Dispersed despiralized DNA in the nucleus can also lead to weak hybridization and ambiguous results.

Finally it must be kept in mind that the success of the implantation is dependent on the overall health of the blastocyst (embryo) replaced.

 Considerations and problems of preimplantation genetic diagnosis.

  • Patients should be counselled on IVF procedures, possible prenatal diagnosis (a chorionic villus sampling/CVS or amniocentesis) even if PGD/PGS is performed.
  • Even with a successful IVF and PGD procedure, pregnancy is not guaranteed after transfer, and a term or near-term delivery is also not guaranteed.
  • Removal of a single cell without breaking it or causing serious damage is technically difficult.  Damage to the embryo (projected to be 0.1%) may accidentally occur during removal of the cell.
  • Analysis of a single cell has limitations, and misdiagnosis resulting from mosaicism (when the embryo has cells with different compositions) may occur. For this reason, prenatal diagnosis with either a CVS or amniocentesis should be considered to confirm the condition of the fetus.
  • A relatively large number of eggs or embryos may be found to be abnormal, thus leaving only a few or no healthy embryos for transfer.
  • For aneuploidy (numeric) screening, not all chromosomal or genetic abnormalities can be diagnosed with PGD because only a restricted number of chromosomes can be examined at one time during the course of a single procedure.
  • Currently, only a specific examination of a single biopsied cell is available. A single cell cannot be screened for multiple genetic conditions.
  • Some chromosome disorders may not be amenable to PGD due to an unavailability of suitable FISH locus specific or area specific probes for a specific chromosome disorder (i.e. chromosome deletions, or translocations). In the case of deletions and / or balanced chromosome translocations couples must have a chromosome analysis specifically to confirm detailed chromosome breakpoints. The process of validating and confirming the correct choice of FISH probes for such a procedure can take several weeks.

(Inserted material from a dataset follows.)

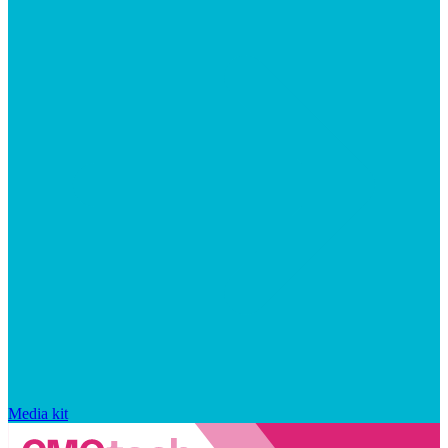
Media kit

Considerations and problems of preimplantation genetic screening

Although initially heralded as a method to identify and avoid aneuploidy in embryos of women at increased risk asa result of advanced maternal age, recent studies suggest that success might be limited.  Most considerations and challenges listed in the PGD section also apply to PGS.

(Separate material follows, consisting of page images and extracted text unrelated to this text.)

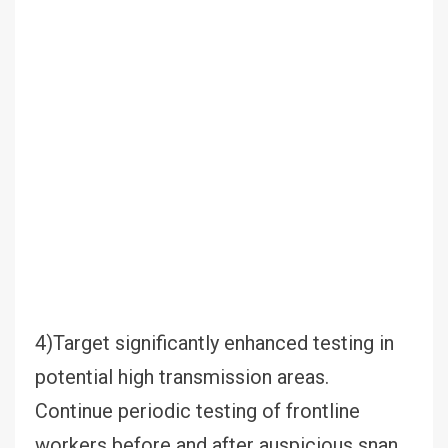
4)Target significantly enhanced testing in
potential high transmission areas.
Continue periodic testing of frontline
workers before and after auspicious snan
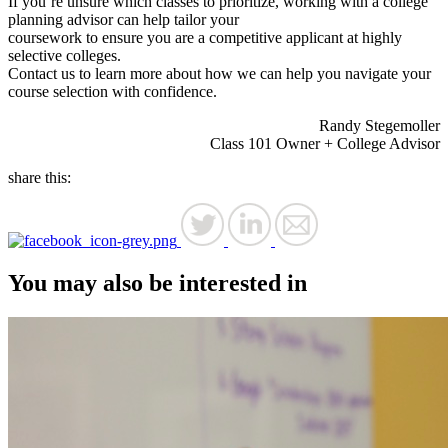
If you’re unsure which classes to prioritize, working with a college
planning advisor can help tailor your
coursework to ensure you are a competitive applicant at highly
selective colleges.
Contact us to learn more about how we can help you navigate your
course selection with confidence.
Randy Stegemoller
Class 101 Owner + College Advisor
share this:
You may also be interested in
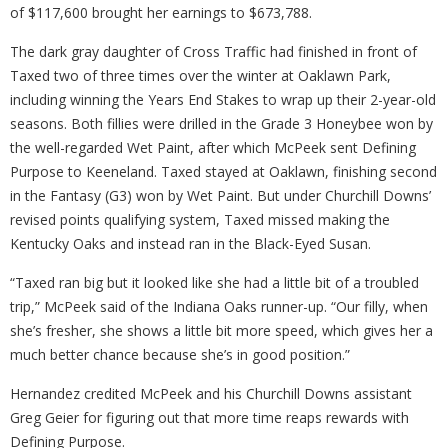
of $117,600 brought her earnings to $673,788.
The dark gray daughter of Cross Traffic had finished in front of
Taxed two of three times over the winter at Oaklawn Park,
including winning the Years End Stakes to wrap up their 2-year-old
seasons. Both fillies were drilled in the Grade 3 Honeybee won by
the well-regarded Wet Paint, after which McPeek sent Defining
Purpose to Keeneland. Taxed stayed at Oaklawn, finishing second
in the Fantasy (G3) won by Wet Paint. But under Churchill Downs’
revised points qualifying system, Taxed missed making the
Kentucky Oaks and instead ran in the Black-Eyed Susan.
“Taxed ran big but it looked like she had a little bit of a troubled
trip,” McPeek said of the Indiana Oaks runner-up. “Our filly, when
she’s fresher, she shows a little bit more speed, which gives her a
much better chance because she’s in good position.”
Hernandez credited McPeek and his Churchill Downs assistant
Greg Geier for figuring out that more time reaps rewards with
Defining Purpose.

  • Technical limitations: Currently, FISH offers evaluation of less than half of the 23 chromosomes; usually only 5 are analyzed for the most commonly occurring numeric chromosome abnormalities. It must be noted that studies demonstrate that up to 25% of aneuploid embryos are characterized as normal because the abnormal chromosomes were not analyzed.
  • No or inconclusive results:  Approximately 30% of cells removed for screening may yield no or inconclusive results as a result of difficult technical protocols.
  • Limitation of single cell analysis: If non- disjunction occurs during meiosis, then all the cells in an embryo are aneuploidic. However, if disjunction occurs at mitosis, then two or more cell lines may be present in the embryo. Thus, a mosaic embryo with normal and abnormal cells may be misdiagnosed with the present single cell biopsy technique.
  • "Self-correction": Self-correction refers to evidence that mosaic embryos are able to halt the proliferation of abnormal cells and that many embryos identified as aneuploid will survive and be re-identified as normal.
  • Benefits: Results for PGS for advanced maternal age are mixed. Couples with recurrent pregnancy loss and established balanced translocation may benefit from PGS.